Dataflows are the lowest level and are reusable objects in Data Integrator. Multiple Dataflows can reside in a Workflow. They are not specific to any other object, and as such, do not need to reference another object in their names. (NOTE: It is good practice to refer Project, Job, or Workflow that this data flow is called from in its object properties). Naming Dataflows follow the same rules as for Workflows. The following format can be followed in naming the Dataflows.
DF_<<Target Table Name or Load Name/Description >>
EDF_Customer_Dim << Naming an embedded dataflow>>
<< Target Table Name or Load Name/Description >> is the complete name of target table or description of load.
Scripts can be created in Jobs or Workflows. They can be used to declare and assign variables, call a SQL function or perform SQL statements. So the scripts should be descriptively named according to their function.
SC_Initialize_Variables – If the script is meant to initialize the variables at the beginning of a job.
SC_Get_Latest_Date – If the script is meant to execute a SQL statement to get latest date value.
I would like to write more about the Query Component, since this is the common component and widely used in design.

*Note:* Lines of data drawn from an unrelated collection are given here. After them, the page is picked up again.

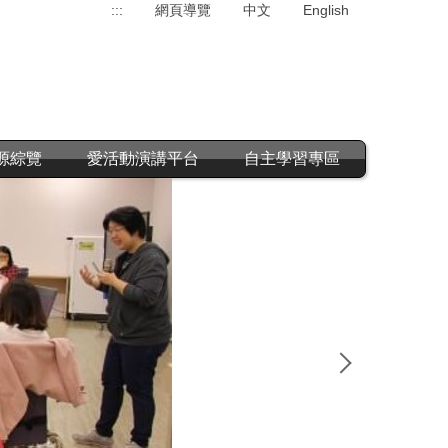
:::
網頁導覽
中文
English
源綜覽
愛活動演講平台
自主學習專區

A Query transform is similar to a SQL Select statement that retrieves a data set that satisfies conditions that are specified. Assigning meaningful names to Query transforms helps us to better understand the Dataflows and ETL process. So the Query transformations should be properly named according to their functionality.
Qry_Calc_Avg_Periods – If the Query transform is meant to calculate aggregate values.

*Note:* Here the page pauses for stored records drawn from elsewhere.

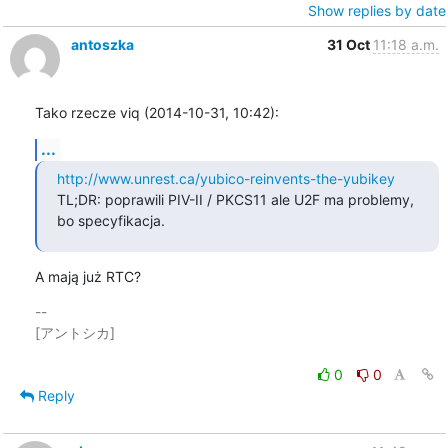
Show replies by date
antoszka
31 Oct
11:18 a.m.
Tako rzecze viq (2014-10-31, 10:42):
...
http://www.unrest.ca/yubico-reinvents-the-yubikey
TL;DR: poprawili PIV-II / PKCS11 ale U2F ma problemy, 
bo specyfikacja.
A mają już RTC?
-- 

[アントシカ]

0
0
Reply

Qry_Filter_Dups – If the Query transform is meant to distinct the input data set.
Qry_Find_Dim_Keys – If the Query transform is meant to do lookups for dimensional keys.
- Case – Case Transform
- DT – Data_Transfer
- DG – Date_Generation
- ED – Effective_Date
- HF – Hierarchy_Flattening
- HP – History_Preserving
- KG – Key_Generation
- Map_CDC – Map_CDC_Operation
- Merge – Merge
- MO – Map_Operation
- Pivot – Pivot
- RPivot – Reverse_Pivot
- RG – Row_Generation
- SQL_<<Functionality>> – SQL Transform
- TC – Table_Compare
- Validation – Validation
Variables are classified as local and global. Though variables are not reusable objects in Data Integrator environment, following a pattern in naming the variables – particularly global variables – improves the readability of the overall process. All global variables must start with “gbl” to distinguish from local variables. The format gbl_<<Description>> can be followed to name global variables. Local variable names can be identified and codified, as $fiscal_year or $load_date etc.
Naming File Formats
A file format is not specific to any Project. So it is not required to include Project name or other object name in its name. The best way to name a file format is to include original file name in the total format name. The following format can be followed to name the flat files.
FF_<<Source File Name>>
<<Source File Name>> is the name of the original file name for which the format has to be created.
Naming Custom Functions
Sometimes we need to build our own custom functions either for single use or for multiple uses. Proper naming conventions to custom functions would helps developer or the team to understand the functionality of that function easily.
<<Technical/Functional Description>> is description of the function.
A Datastore provides connection to a particular database instance. Datastores may be created by an ETL developer. Use an intuitive name as a DataStore connection. The following format can be used in naming Datastores.
Format: DS_<<Database Instance Name>>
Some developers would prefer to add(suffix) ‘DS’ at the end. But I would like to add at the begining.